## Exercise
Reproduce the text of every entry below, replacing "Google" with "Bing" and leaving everything else unchanged. Omit the pictures from your answer.
===============
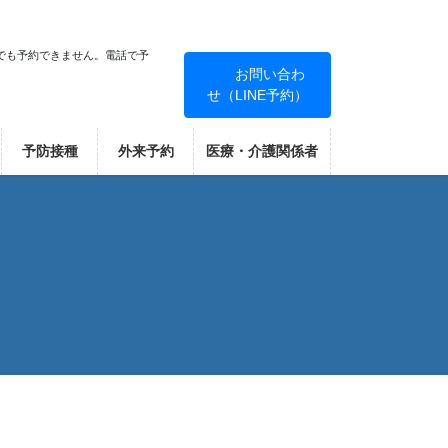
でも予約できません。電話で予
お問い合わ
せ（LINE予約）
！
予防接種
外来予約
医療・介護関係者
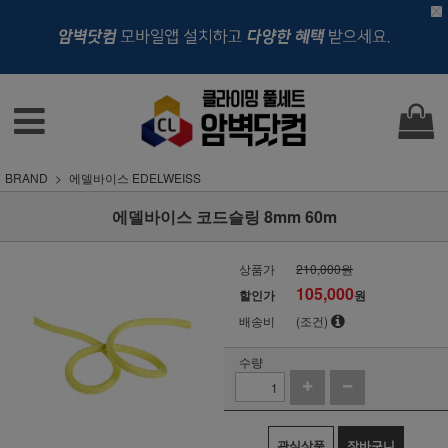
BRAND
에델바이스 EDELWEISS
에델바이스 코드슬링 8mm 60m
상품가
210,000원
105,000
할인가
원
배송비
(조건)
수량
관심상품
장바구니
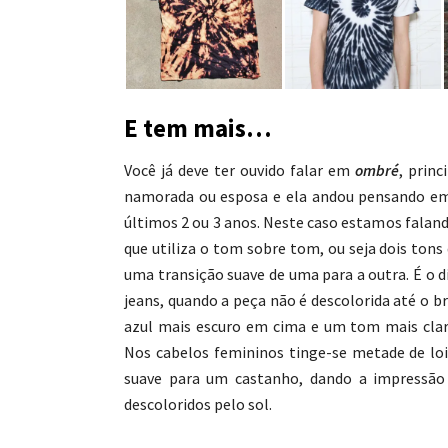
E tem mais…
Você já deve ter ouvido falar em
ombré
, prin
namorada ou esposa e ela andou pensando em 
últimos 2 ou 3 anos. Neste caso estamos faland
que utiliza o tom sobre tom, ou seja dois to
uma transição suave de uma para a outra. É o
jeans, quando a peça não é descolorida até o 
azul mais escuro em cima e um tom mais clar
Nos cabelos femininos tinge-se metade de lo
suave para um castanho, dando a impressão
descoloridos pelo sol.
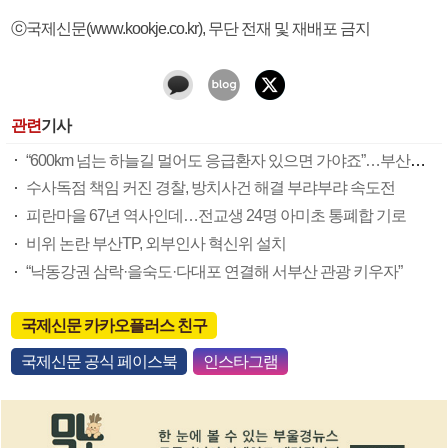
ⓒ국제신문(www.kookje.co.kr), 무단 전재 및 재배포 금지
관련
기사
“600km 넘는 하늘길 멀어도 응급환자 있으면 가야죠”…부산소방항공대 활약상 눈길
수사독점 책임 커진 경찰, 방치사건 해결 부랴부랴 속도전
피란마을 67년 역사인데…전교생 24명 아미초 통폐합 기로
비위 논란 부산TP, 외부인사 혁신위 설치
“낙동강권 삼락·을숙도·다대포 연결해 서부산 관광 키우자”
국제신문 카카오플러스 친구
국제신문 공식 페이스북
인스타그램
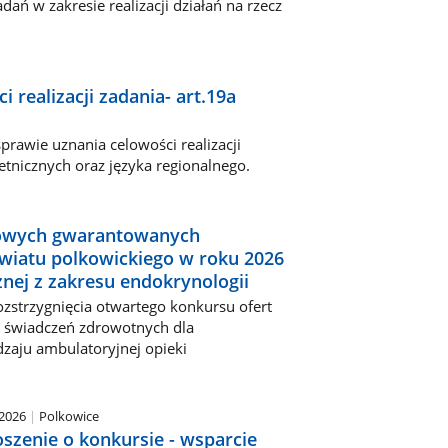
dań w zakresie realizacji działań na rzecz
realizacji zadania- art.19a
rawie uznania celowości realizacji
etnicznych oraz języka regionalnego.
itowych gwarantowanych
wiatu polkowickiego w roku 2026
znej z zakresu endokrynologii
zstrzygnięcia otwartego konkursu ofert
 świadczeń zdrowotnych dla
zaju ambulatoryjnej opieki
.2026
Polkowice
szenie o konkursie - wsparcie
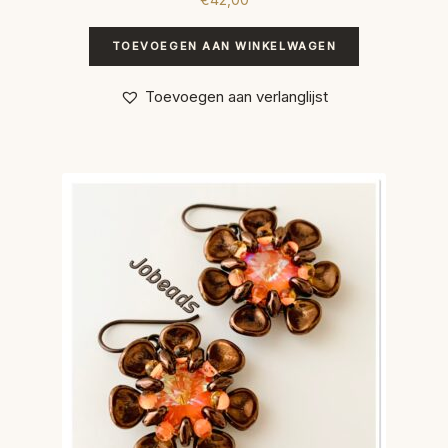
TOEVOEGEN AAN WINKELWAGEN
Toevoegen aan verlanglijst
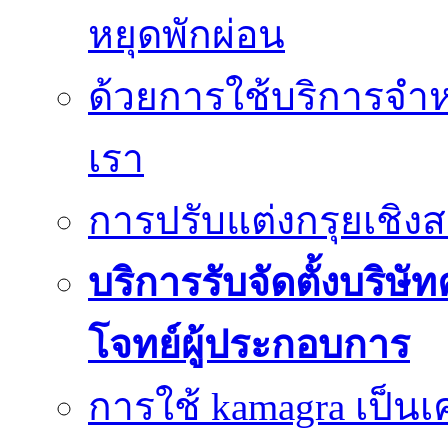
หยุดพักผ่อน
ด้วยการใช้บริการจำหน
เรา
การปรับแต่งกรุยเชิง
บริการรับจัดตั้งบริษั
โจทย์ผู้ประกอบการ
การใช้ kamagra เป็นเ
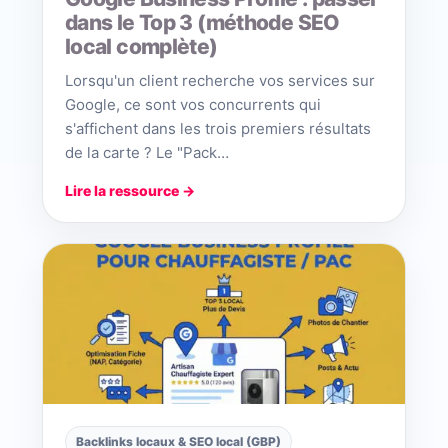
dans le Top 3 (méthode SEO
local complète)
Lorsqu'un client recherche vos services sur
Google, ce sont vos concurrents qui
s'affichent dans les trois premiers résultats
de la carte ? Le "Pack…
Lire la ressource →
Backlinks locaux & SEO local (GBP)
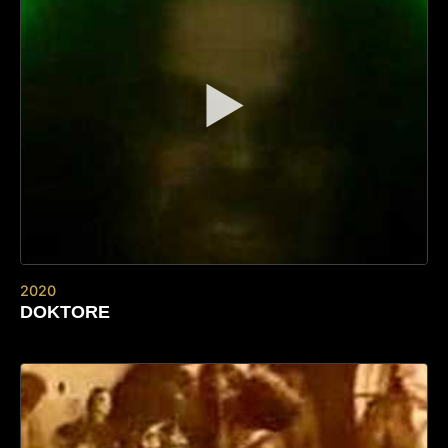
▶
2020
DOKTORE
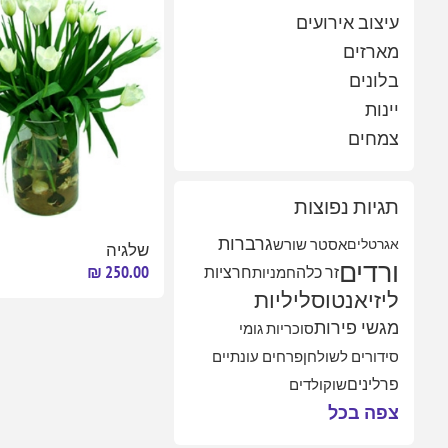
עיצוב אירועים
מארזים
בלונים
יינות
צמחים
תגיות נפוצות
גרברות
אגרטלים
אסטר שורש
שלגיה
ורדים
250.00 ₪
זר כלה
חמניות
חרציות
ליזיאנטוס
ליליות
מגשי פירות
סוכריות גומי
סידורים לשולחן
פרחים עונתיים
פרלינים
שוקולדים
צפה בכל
===============
## Expected answer
でも予約できません。電話で予
お問い合わ
せ（LINE予約）
！
予防接種
外来予約
医療・介護関係者
BRAND
에델바이스 EDELWEISS
에델바이스 코드슬링 8mm 60m
상품가
210,000원
105,000
할인가
원
배송비
(조건)
수량
관심상품
장바구니
E tem mais…
Você já deve ter ouvido falar em
ombré
, prin
namorada ou esposa e ela andou pensando em 
últimos 2 ou 3 anos. Neste caso estamos faland
que utiliza o tom sobre tom, ou seja dois to
uma transição suave de uma para a outra. É o
jeans, quando a peça não é descolorida até o 
azul mais escuro em cima e um tom mais clar
Nos cabelos femininos tinge-se metade de lo
suave para um castanho, dando a impressão
descoloridos pelo sol.
ⓒ국제신문(www.kookje.co.kr), 무단 전재 및 재배포 금지
관련
기사
“600km 넘는 하늘길 멀어도 응급환자 있으면 가야죠”…부산소방항공대 활약상 눈길
수사독점 책임 커진 경찰, 방치사건 해결 부랴부랴 속도전
피란마을 67년 역사인데…전교생 24명 아미초 통폐합 기로
비위 논란 부산TP, 외부인사 혁신위 설치
“낙동강권 삼락·을숙도·다대포 연결해 서부산 관광 키우자”
국제신문 카카오플러스 친구
국제신문 공식 페이스북
인스타그램
dań w zakresie realizacji działań na rzecz
realizacji zadania- art.19a
rawie uznania celowości realizacji
etnicznych oraz języka regionalnego.
itowych gwarantowanych
wiatu polkowickiego w roku 2026
znej z zakresu endokrynologii
zstrzygnięcia otwartego konkursu ofert
 świadczeń zdrowotnych dla
zaju ambulatoryjnej opieki
.2026
Polkowice
szenie o konkursie - wsparcie
TOEVOEGEN AAN WINKELWAGEN
Toevoegen aan verlanglijst
หยุดพักผ่อน
ด้วยการใช้บริการจำหน
เรา
การปรับแต่งกรุยเชิง
บริการรับจัดตั้งบริษั
โจทย์ผู้ประกอบการ
การใช้ kamagra เป็นเ
dans le Top 3 (méthode SEO
local complète)
Lorsqu'un client recherche vos services sur
Bing, ce sont vos concurrents qui
s'affichent dans les trois premiers résultats
de la carte ? Le "Pack…
Lire la ressource →
Backlinks locaux & SEO local (GBP)
▶
2020
DOKTORE
עיצוב אירועים
מארזים
בלונים
יינות
צמחים
תגיות נפוצות
גרברות
אגרטלים
אסטר שורש
שלגיה
ורדים
250.00 ₪
זר כלה
חמניות
חרציות
ליזיאנטוס
ליליות
מגשי פירות
סוכריות גומי
סידורים לשולחן
פרחים עונתיים
פרלינים
שוקולדים
צפה בכל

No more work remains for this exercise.